» WHAT YOU NEED TO DO
From the first line to the last, restate the data exactly, leaving out the images.

:: SOURCE RECORDS ::

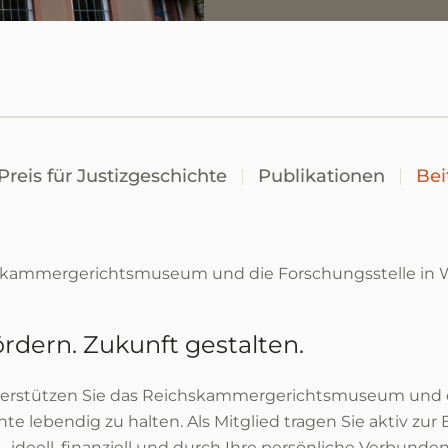
Preis für Justizgeschichte
Publikationen
Bei
hskammergerichtsmuseum und die Forschungsstelle in W
rdern. Zukunft gestalten.
terstützen Sie das Reichskammergerichtsmuseum und die
te lebendig zu halten. Als Mitglied tragen Sie aktiv zu
ideell, finanziell und durch Ihre persönliche Verbunden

:::

» SOLUTION TO THIS TASK
Preis für Justizgeschichte
Publikationen
Bei
hskammergerichtsmuseum und die Forschungsstelle in W
rdern. Zukunft gestalten.
terstützen Sie das Reichskammergerichtsmuseum und die
te lebendig zu halten. Als Mitglied tragen Sie aktiv zu
ideell, finanziell und durch Ihre persönliche Verbunden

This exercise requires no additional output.